* **Aufgabendetails**
Bearbeite die Einträge ab der Zeile mit „4. Lisää sääntöpohjainen pisteytys.“ bis zu ihrem Ende und gib diese Zeilen wieder, wobei „sähköpostien“ durch „viestien“ ersetzt wird. Alles andere bleibt unverändert.

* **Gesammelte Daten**

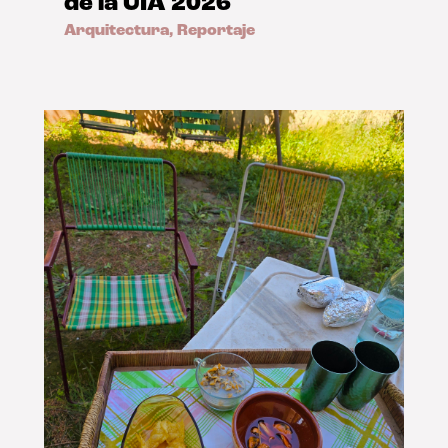
de la UIA 2026
Arquitectura
,
Reportaje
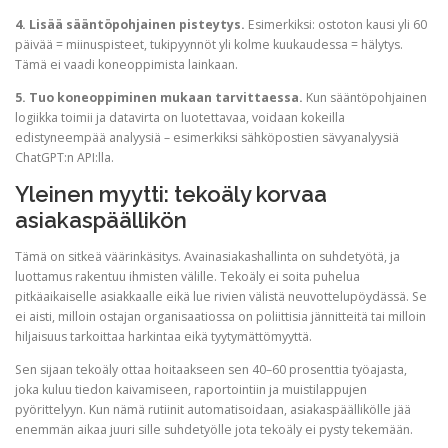
4. Lisää sääntöpohjainen pisteytys.
Esimerkiksi: ostoton kausi yli 60
päivää = miinuspisteet, tukipyynnöt yli kolme kuukaudessa = hälytys.
Tämä ei vaadi koneoppimista lainkaan.
5. Tuo koneoppiminen mukaan tarvittaessa.
Kun sääntöpohjainen
logiikka toimii ja datavirta on luotettavaa, voidaan kokeilla
edistyneempää analyysiä – esimerkiksi sähköpostien sävyanalyysiä
ChatGPT:n API:lla.
Yleinen myytti: tekoäly korvaa
asiakaspäällikön
Tämä on sitkeä väärinkäsitys. Avainasiakashallinta on suhdetyötä, ja
luottamus rakentuu ihmisten välille. Tekoäly ei soita puhelua
pitkäaikaiselle asiakkaalle eikä lue rivien välistä neuvottelupöydässä. Se
ei aisti, milloin ostajan organisaatiossa on poliittisia jännitteitä tai milloin
hiljaisuus tarkoittaa harkintaa eikä tyytymättömyyttä.
Sen sijaan tekoäly ottaa hoitaakseen sen 40–60 prosenttia työajasta,
joka kuluu tiedon kaivamiseen, raportointiin ja muistilappujen
pyörittelyyn. Kun nämä rutiinit automatisoidaan, asiakaspäällikölle jää
enemmän aikaa juuri sille suhdetyölle jota tekoäly ei pysty tekemään.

* **Lösung der Aufgabe**
4. Lisää sääntöpohjainen pisteytys.
Esimerkiksi: ostoton kausi yli 60
päivää = miinuspisteet, tukipyynnöt yli kolme kuukaudessa = hälytys.
Tämä ei vaadi koneoppimista lainkaan.
5. Tuo koneoppiminen mukaan tarvittaessa.
Kun sääntöpohjainen
logiikka toimii ja datavirta on luotettavaa, voidaan kokeilla
edistyneempää analyysiä – esimerkiksi viestien sävyanalyysiä
ChatGPT:n API:lla.
Yleinen myytti: tekoäly korvaa
asiakaspäällikön
Tämä on sitkeä väärinkäsitys. Avainasiakashallinta on suhdetyötä, ja
luottamus rakentuu ihmisten välille. Tekoäly ei soita puhelua
pitkäaikaiselle asiakkaalle eikä lue rivien välistä neuvottelupöydässä. Se
ei aisti, milloin ostajan organisaatiossa on poliittisia jännitteitä tai milloin
hiljaisuus tarkoittaa harkintaa eikä tyytymättömyyttä.
Sen sijaan tekoäly ottaa hoitaakseen sen 40–60 prosenttia työajasta,
joka kuluu tiedon kaivamiseen, raportointiin ja muistilappujen
pyörittelyyn. Kun nämä rutiinit automatisoidaan, asiakaspäällikölle jää
enemmän aikaa juuri sille suhdetyölle jota tekoäly ei pysty tekemään.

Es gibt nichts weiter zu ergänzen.